» **Your assignment**:
Set down every entry below exactly as it stands.

» **Data records**:
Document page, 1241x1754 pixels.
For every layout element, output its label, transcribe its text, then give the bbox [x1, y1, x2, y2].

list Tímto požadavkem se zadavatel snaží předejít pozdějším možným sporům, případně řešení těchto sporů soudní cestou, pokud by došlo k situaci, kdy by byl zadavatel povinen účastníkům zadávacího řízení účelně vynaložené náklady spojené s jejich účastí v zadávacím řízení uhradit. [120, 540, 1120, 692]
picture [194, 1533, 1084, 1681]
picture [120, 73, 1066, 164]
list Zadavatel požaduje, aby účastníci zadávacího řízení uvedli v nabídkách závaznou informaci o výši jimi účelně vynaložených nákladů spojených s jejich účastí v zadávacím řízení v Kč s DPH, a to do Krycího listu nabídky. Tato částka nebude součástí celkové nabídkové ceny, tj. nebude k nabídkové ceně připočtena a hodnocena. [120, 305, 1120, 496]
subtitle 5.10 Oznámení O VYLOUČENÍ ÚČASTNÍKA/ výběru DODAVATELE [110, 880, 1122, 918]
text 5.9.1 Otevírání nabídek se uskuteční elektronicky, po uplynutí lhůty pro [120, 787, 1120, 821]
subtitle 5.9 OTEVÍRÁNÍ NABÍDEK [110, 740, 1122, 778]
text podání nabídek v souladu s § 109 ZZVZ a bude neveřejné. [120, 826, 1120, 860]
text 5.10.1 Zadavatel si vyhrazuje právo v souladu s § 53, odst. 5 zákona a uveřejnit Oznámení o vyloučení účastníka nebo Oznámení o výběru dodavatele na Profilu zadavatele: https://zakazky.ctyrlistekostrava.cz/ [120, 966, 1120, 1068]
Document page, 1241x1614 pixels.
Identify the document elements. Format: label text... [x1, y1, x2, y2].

» **Solution**:
Document page, 1241x1754 pixels.
For every layout element, output its label, transcribe its text, then give the bbox [x1, y1, x2, y2].

list Tímto požadavkem se zadavatel snaží předejít pozdějším možným sporům, případně řešení těchto sporů soudní cestou, pokud by došlo k situaci, kdy by byl zadavatel povinen účastníkům zadávacího řízení účelně vynaložené náklady spojené s jejich účastí v zadávacím řízení uhradit. [120, 540, 1120, 692]
picture [194, 1533, 1084, 1681]
picture [120, 73, 1066, 164]
list Zadavatel požaduje, aby účastníci zadávacího řízení uvedli v nabídkách závaznou informaci o výši jimi účelně vynaložených nákladů spojených s jejich účastí v zadávacím řízení v Kč s DPH, a to do Krycího listu nabídky. Tato částka nebude součástí celkové nabídkové ceny, tj. nebude k nabídkové ceně připočtena a hodnocena. [120, 305, 1120, 496]
subtitle 5.10 Oznámení O VYLOUČENÍ ÚČASTNÍKA/ výběru DODAVATELE [110, 880, 1122, 918]
text 5.9.1 Otevírání nabídek se uskuteční elektronicky, po uplynutí lhůty pro [120, 787, 1120, 821]
subtitle 5.9 OTEVÍRÁNÍ NABÍDEK [110, 740, 1122, 778]
text podání nabídek v souladu s § 109 ZZVZ a bude neveřejné. [120, 826, 1120, 860]
text 5.10.1 Zadavatel si vyhrazuje právo v souladu s § 53, odst. 5 zákona a uveřejnit Oznámení o vyloučení účastníka nebo Oznámení o výběru dodavatele na Profilu zadavatele: https://zakazky.ctyrlistekostrava.cz/ [120, 966, 1120, 1068]
Document page, 1241x1614 pixels.
Identify the document elements. Format: label text... [x1, y1, x2, y2].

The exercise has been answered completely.